Mean experience (Black names): 7.83

cat("Mean experience (White names):",
    round(t_result$estimate[2], 2), "\n")

Mean experience (White names): 7.86

cat("p-value:", round(t_result$p.value, 4), "\n")

p-value: 0.8535

As expected, there is no significant difference — the randomization worked.

Chi-Square Test of Independence

The chi-square test is another way to test whether callback and name type are independent.

chi_table <- table(resumes$callback, resumes$name_type)
chi_result <- chisq.test(chi_table)
chi_result


    Pearson's Chi-squared test with Yates' continuity correction

data:  chi_table
X-squared = 16.449, df = 1, p-value = 4.998e-05

cat("Chi-squared statistic:", round(chi_result$statistic, 2), "\n")

Chi-squared statistic: 16.45

cat("Degrees of freedom:", chi_result$parameter, "\n")

Degrees of freedom: 1

cat("p-value:", format.pval(chi_result$p.value, digits = 4), "\n")

p-value: 4.998e-05

The chi-square p-value is consistent with the proportion test above.

The Danger of P-Hacking

P-hacking is the practice of testing many hypotheses and reporting only the significant ones. If you test 20 unrelated variables at the 5% level, you expect about 1 false positive by pure chance.

set.seed(42)
n_obs <- 200
n_tests <- 20

# Generate a binary outcome and 20 random predictors (no true relationship)
outcome <- sample(c("Yes", "No"), n_obs, replace = TRUE)
random_vars <- map(1:n_tests, ~ rnorm(n_obs))

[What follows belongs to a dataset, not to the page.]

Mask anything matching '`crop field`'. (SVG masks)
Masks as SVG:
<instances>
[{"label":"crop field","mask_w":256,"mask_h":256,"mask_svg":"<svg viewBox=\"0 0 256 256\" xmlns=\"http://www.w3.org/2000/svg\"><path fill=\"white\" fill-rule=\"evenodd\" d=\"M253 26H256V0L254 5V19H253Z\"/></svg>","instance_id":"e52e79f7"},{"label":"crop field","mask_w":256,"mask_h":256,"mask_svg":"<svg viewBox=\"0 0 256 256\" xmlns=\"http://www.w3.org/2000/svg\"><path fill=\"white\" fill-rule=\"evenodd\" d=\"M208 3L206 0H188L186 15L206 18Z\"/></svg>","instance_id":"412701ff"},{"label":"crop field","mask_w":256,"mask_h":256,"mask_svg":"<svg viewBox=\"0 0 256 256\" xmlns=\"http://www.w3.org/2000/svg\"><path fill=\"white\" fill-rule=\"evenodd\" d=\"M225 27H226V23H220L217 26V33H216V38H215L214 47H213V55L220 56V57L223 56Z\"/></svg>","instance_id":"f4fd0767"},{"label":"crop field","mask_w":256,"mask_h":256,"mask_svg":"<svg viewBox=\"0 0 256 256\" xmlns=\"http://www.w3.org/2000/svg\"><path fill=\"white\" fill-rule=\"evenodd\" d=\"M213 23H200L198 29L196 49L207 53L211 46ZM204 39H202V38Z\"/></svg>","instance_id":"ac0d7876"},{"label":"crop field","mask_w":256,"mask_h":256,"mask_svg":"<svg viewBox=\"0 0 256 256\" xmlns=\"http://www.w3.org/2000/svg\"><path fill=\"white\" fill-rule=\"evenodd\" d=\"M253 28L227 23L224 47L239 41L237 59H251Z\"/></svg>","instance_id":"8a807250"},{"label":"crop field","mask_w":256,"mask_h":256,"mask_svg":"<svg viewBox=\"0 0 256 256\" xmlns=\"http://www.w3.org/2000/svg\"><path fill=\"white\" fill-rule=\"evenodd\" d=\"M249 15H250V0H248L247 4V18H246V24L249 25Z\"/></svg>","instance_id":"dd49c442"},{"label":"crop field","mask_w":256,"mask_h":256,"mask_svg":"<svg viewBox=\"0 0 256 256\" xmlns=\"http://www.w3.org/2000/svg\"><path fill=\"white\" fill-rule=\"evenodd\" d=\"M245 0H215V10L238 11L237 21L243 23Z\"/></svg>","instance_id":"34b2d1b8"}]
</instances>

# Test each predictor against the outcome using a t-test
p_values <- map_dbl(random_vars, function(x) {
  t.test(x ~ outcome)$p.value
})

phack_data <- tibble(
  test_number = 1:n_tests,
  p_value = p_values,
  significant = p_value < 0.05
)

ggplot(phack_data, aes(x = factor(test_number), y = p_value,
                       fill = significant)) +
  geom_col(width = 0.7) +
  geom_hline(yintercept = 0.05, linetype = "dashed",
             color = moe_colors$coral, linewidth = 0.8) +
  scale_fill_manual(
    values = c("TRUE" = moe_colors$coral, "FALSE" = moe_colors$teal),
    labels = c("TRUE" = "p < 0.05 (false positive)", "FALSE" = "Not significant")
  ) +
  annotate("text", x = 18, y = 0.07, label = "alpha = 0.05",
           color = moe_colors$coral, fontface = "italic", size = 3.5) +
  labs(
    title = "P-Hacking: Testing 20 Random Variables",
    subtitle = "None of these variables are truly related to the outcome",
    x = "Test number",
    y = "p-value",
    fill = NULL
  ) +
  theme_moe()

cat("Number of 'significant' results:", sum(phack_data$significant),
    "out of", n_tests, "\n")

Number of 'significant' results: 2 out of 20

Figure 1: When you test 20 random (unrelated) variables, some will appear significant by chance

Any “significant” result here is a false positive — there is no real relationship. This is why multiple testing corrections matter.

Visualization: Callback Rates by Name Type and Resume Quality

rate_by_quality <- resumes |>
  group_by(name_type, resume_quality) |>
  summarize(callback_rate = mean(callback == "Yes"), .groups = "drop")

ggplot(rate_by_quality, aes(x = resume_quality, y = callback_rate,
                            fill = name_type)) +
  geom_col(position = "dodge", width = 0.7) +
  scale_fill_moe() +
  scale_y_continuous(labels = scales::percent_format()) +
  labs(
    title = "Callback Rates by Name Type and Resume Quality",
    subtitle = "The gap persists across both quality levels",
    x = "Resume Quality",
    y = "Callback Rate",
    fill = "Name Type"
  ) +
  theme_moe()

Figure 2: Callback rates by name type and resume quality

The discrimination gap is visible at both quality levels. Higher-quality resumes get more callbacks overall, but the disparity between name types persists.

Try It Yourself

Does callback rate differ by gender? Use prop.test() or chisq.test() to test whether callback rates differ between male and female applicants. What do you find? Does gender discrimination appear in these data?
How common are false positives? Run the p-hacking simulation 100 times (each time testing 20 random variables). In what fraction of the 100 runs do you find at least one “significant” result? The theoretical answer is \(1 - (1 - 0.05)^{20} \approx 0.64\). Does your simulation match?